In reality, type has always had two faces, two sides, two reasons for existing. Stated plainly, type is either high class or low class. Are the words printed in the New York Times or are they scratched into the window of a New York Subway? Is the nobility analyzing poetry or are the commoners discussing fornication?
Here we see two examples of graffiti separated by roughly two-thousand years. Both were written on walls without consent of the owner. Both seek to communicate with a wide audience, but only one individual reader at a time.
The Latin graffiti depicts a mundane re-imagination of a widely-known work of fiction. In the original epic poem, Virgil begins by saying “I sing of Arms and a Man” and proceeds to narrate the thousand-page story of the cultural hero Aeneas and how he founded Rome. The graffiti tag here remixes this famous quote to read “I sing of laundry workers, not arms and a man”. What really matters to a society: a single famous man or ten thousand laundry workers?

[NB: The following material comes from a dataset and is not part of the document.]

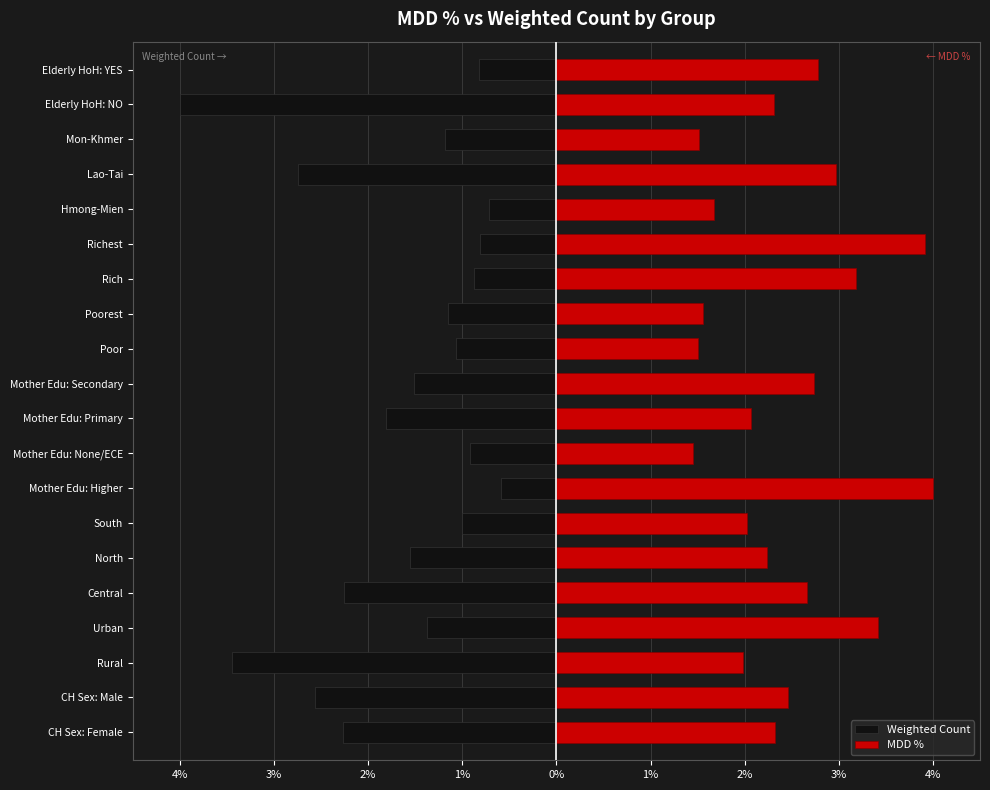

What is the value of the MDD % bar at the 2nd from the left?

2.5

Graffiti has the potential to represent the most eloquent and well resolved statements from the lowest class of society. When appropriately applied, the graffito tag can empower the powerless with weaponized language. Maybe it speaks truth to authority or maybe it crudely narrates the human experience in a way no stuffy high-class periodical ever could.
But what of type itself? Does a message seem trite when written in chalk on a wall and does that same message seem profound if printed on a newspaper? If graffiti is trying to play the game of typography, it is losing, right? Not so much. It seems that when society applies centuries of development onto an outsider art, that art becomes honed to perfection nomatter how vulgar its inception.